In explaining his thesis, Brother Lawrence cites the official Church missionary manual Preach My Gospel:  “The people you meet often do not realize that they are looking for the restored gospel until they have found it.”

This is a crucial point.  Gary Lawrence’s contention is that a sizable proportion of Americans already agree with us on certain centrally important issues.  They simply don’t realize that they do because, as he showed in his earlier book, despite our nearly two centuries of missionary effort they know remarkably little about us.

Of the doctrinal questions the survey measured, the following three beliefs are especially unique to us in The Church of Jesus Christ of Latter-day Saints.  Here are the percentages of non-LDS Christians who agree with us on each as described in the survey questions:

Pre-earthly existence — 24% –We lived with God in heaven before coming to the earth.
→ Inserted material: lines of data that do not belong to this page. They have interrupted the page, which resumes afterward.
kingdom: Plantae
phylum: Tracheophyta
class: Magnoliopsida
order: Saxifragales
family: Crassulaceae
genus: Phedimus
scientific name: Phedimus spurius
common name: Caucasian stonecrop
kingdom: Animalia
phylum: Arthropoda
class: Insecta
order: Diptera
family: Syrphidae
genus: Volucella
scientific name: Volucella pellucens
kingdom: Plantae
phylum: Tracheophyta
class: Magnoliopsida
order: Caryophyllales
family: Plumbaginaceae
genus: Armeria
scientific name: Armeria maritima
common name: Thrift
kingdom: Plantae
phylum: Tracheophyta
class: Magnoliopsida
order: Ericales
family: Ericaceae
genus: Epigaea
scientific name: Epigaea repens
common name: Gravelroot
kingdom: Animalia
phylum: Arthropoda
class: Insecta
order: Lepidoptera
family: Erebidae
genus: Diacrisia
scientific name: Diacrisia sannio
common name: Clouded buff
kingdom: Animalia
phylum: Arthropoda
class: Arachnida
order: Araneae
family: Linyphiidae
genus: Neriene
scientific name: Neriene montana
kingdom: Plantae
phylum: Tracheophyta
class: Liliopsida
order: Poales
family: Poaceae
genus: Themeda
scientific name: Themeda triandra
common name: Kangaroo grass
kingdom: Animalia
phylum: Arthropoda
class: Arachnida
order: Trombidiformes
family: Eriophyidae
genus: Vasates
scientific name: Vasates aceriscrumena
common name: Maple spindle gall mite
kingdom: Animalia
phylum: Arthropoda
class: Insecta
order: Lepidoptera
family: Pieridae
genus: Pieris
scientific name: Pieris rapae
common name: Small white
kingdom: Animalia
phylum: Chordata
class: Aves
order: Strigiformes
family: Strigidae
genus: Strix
Gradations in heaven — 23% — There are different levels in heaven and in hell.

Proxy baptisms for the dead — 22% — Someone else can be baptized on his behalf after he dies.

(105, formatting unavoidably altered)

Given such statistics (and many others), Dr. Lawrence concludes that there are audiences out there that are ready-made for our message, if we can only devise ways of reaching them.  I concur, and my thought is that many of the findings in this book would be especially helpful for Latter-day Saint social-media “influencers” and just generally for all missionary-minded Latter-day Saints who are involved,  even modestly, on various social media platforms.  I myself intend to return to the book and try to think of practical ways in which I can respond to it.